Even with careful planning, things can go wrong. This is why a robust rollback plan is non-negotiable.
Resolving known issues in previous firmware versions. 3. How to Upgrade FortiGate Firmware
If this returns text, your configuration has errors that need manual CLI remediation.
The cluster synchronizes back to its normal operating state. fortigate firmware
Recently transitioned to Mature (starting with 7.6.5); recommended for production on E, F, and G models. Feature/Stable
If you manage multiple FortiGates, FortiManager provides staged upgrade workflows, pre-upgrade configuration checks, and rollback capabilities that are far safer than manual upgrades.
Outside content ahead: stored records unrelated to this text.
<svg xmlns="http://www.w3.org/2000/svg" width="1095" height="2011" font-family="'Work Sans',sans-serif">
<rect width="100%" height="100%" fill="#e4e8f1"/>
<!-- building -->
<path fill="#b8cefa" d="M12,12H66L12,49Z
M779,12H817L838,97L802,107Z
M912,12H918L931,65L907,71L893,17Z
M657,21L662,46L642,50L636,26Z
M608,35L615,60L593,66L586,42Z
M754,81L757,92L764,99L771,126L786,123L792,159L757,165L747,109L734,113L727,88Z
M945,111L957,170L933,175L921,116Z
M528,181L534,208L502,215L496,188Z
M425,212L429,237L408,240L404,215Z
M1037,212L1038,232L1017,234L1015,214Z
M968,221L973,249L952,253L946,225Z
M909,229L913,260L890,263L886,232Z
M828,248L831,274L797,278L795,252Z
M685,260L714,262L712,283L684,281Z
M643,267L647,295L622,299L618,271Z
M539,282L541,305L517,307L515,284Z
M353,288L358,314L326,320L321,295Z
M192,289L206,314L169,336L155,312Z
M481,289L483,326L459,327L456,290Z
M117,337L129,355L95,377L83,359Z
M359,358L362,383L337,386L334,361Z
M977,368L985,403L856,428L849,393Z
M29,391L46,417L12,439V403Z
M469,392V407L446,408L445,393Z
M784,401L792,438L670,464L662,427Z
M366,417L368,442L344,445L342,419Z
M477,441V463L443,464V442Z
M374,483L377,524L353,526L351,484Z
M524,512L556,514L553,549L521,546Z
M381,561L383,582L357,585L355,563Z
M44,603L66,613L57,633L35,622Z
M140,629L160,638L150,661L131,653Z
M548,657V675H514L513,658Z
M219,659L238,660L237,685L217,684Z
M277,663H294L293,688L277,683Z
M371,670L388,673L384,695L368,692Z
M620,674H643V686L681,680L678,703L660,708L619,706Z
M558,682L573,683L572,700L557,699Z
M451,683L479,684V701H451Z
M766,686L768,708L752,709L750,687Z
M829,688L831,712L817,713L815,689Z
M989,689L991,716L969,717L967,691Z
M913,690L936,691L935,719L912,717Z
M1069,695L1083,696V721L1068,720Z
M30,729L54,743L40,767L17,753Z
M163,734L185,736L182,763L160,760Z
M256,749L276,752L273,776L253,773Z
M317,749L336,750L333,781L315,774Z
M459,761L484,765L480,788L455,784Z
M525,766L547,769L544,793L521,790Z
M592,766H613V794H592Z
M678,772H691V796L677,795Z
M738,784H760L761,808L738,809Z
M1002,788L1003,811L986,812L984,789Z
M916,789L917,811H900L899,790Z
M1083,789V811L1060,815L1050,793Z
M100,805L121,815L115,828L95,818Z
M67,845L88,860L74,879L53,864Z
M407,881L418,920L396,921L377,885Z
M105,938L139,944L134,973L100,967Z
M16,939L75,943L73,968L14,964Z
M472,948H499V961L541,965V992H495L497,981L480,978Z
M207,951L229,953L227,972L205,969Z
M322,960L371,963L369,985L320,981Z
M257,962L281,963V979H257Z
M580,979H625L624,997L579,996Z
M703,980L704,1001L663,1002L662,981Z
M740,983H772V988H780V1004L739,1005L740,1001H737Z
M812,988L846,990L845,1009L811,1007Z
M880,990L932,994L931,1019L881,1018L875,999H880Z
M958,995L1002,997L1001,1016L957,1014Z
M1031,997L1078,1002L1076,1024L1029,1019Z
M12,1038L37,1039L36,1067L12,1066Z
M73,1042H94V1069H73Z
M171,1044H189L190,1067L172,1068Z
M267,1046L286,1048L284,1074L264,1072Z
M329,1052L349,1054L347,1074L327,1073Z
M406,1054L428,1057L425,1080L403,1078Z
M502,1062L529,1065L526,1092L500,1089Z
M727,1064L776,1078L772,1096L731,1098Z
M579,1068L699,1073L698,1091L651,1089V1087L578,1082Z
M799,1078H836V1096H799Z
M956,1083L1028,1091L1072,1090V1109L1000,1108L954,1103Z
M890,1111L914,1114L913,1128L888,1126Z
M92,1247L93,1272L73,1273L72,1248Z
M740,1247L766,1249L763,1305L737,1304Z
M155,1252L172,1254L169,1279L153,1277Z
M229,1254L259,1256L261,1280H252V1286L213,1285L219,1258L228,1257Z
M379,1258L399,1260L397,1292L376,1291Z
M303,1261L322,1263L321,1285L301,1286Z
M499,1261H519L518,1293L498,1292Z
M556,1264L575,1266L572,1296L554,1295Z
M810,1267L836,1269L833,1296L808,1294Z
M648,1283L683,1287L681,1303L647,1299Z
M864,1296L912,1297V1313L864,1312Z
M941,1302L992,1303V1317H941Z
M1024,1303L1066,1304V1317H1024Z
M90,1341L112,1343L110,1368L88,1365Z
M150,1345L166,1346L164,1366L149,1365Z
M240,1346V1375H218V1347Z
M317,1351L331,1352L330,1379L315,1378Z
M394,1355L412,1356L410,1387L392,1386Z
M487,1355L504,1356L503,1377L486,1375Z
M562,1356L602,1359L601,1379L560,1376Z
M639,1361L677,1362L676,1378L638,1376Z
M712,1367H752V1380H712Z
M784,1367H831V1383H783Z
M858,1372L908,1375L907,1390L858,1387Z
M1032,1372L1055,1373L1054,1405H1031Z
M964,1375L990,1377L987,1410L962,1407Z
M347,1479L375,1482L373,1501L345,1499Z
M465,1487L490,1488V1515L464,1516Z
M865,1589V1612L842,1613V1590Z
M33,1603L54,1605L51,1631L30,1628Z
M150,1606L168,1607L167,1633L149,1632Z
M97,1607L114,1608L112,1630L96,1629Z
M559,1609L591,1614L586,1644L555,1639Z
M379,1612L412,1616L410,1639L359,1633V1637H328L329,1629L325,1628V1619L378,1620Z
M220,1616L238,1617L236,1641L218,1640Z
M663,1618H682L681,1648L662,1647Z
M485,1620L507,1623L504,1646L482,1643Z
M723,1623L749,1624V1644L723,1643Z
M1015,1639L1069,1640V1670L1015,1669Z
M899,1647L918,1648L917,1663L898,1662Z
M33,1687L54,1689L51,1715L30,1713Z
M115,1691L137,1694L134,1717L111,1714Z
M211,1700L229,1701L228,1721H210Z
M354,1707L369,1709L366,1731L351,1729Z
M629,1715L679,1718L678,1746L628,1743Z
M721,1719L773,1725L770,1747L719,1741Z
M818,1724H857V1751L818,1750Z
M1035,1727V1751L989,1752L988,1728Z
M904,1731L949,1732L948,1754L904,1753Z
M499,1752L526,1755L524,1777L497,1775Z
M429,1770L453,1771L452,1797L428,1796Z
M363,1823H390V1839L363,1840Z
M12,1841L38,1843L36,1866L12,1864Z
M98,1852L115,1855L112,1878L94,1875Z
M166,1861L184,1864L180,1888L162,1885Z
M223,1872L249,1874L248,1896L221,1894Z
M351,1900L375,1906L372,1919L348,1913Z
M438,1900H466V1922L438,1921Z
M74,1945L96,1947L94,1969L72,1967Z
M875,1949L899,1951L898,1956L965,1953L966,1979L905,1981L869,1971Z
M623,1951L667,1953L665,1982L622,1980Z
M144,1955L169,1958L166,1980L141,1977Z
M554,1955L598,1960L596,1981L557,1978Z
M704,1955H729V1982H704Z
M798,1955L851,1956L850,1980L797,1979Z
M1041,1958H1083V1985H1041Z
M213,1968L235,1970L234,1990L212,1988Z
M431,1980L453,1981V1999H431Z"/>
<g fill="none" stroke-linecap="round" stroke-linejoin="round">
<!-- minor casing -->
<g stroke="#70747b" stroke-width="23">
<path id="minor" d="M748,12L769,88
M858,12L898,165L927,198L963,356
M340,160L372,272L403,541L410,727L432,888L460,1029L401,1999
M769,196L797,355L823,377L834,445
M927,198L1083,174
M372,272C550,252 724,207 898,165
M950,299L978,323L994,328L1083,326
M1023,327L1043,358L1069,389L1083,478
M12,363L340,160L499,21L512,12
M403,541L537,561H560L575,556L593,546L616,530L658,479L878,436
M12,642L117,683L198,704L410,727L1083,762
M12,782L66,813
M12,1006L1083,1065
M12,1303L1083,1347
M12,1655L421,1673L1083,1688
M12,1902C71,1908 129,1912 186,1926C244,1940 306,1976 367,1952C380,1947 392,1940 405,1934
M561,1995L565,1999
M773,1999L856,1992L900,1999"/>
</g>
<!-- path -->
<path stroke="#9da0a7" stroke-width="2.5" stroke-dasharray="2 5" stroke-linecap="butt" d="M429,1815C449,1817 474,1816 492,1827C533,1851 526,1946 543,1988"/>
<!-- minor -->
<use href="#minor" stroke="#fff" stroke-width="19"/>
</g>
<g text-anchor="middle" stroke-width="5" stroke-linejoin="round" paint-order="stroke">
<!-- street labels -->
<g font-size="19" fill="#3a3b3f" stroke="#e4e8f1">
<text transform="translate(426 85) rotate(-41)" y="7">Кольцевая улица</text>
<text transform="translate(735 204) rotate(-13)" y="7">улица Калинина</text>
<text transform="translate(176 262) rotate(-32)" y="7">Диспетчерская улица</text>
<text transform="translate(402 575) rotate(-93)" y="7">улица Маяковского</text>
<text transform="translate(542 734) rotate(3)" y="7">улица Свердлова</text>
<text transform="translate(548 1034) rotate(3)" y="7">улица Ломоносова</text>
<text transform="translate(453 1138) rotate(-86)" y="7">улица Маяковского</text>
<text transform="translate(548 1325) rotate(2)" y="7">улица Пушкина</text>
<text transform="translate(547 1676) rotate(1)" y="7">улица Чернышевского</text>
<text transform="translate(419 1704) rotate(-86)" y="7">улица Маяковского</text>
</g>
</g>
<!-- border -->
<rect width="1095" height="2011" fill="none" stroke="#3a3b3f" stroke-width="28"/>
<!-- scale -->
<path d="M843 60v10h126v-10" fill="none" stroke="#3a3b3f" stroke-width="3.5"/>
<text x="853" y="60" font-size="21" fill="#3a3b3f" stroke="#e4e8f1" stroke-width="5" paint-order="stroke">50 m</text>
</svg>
Directly jumping to the latest version can sometimes lead to configuration issues. Instead, follow these steps: Even with careful planning, things can go wrong
This is preferred for remote upgrades or if the GUI is unavailable. Transfer the firmware file via TFTP/FTP to the FortiGate.
+-------------------------------------------------+ | FortiOS User Interface & Management | | (Web GUI, CLI, FortiManager) | +-------------------------------------------------+ | v +-------------------------------------------------+ | FortiOS Core Security Kernel | | (Routing, UTM Engines, Session States) | +-------------------------------------------------+ | +------------------+------------------+ | | v v +-----------------------+ +-----------------------+ | CPUs (General Tasks) | | SPUs (ASIC Offloading)| | Management, Logging | | NP & CP Accelerators | +-----------------------+ +-----------------------+
to see if you need "interim" versions (e.g., upgrading to 6.4.x before moving to 7.0.x). The "Run Image" Trick Recently transitioned to Mature (starting with 7
For organizations managing dozens or hundreds of FortiGates, FortiManager is the only way to go. This central management platform allows you to schedule upgrades, push images to devices in bulk, and enforce upgrade policies across your entire estate. It's a force multiplier for large-scale deployments.
Furthermore, older vulnerabilities such as and heap buffer overflows (CVE-2022-42475, CVE-2023-27997) remain persistent threats, with many devices still vulnerable months after patches were released. Running outdated firmware leaves your network open to these exploits, making a disciplined upgrade schedule essential.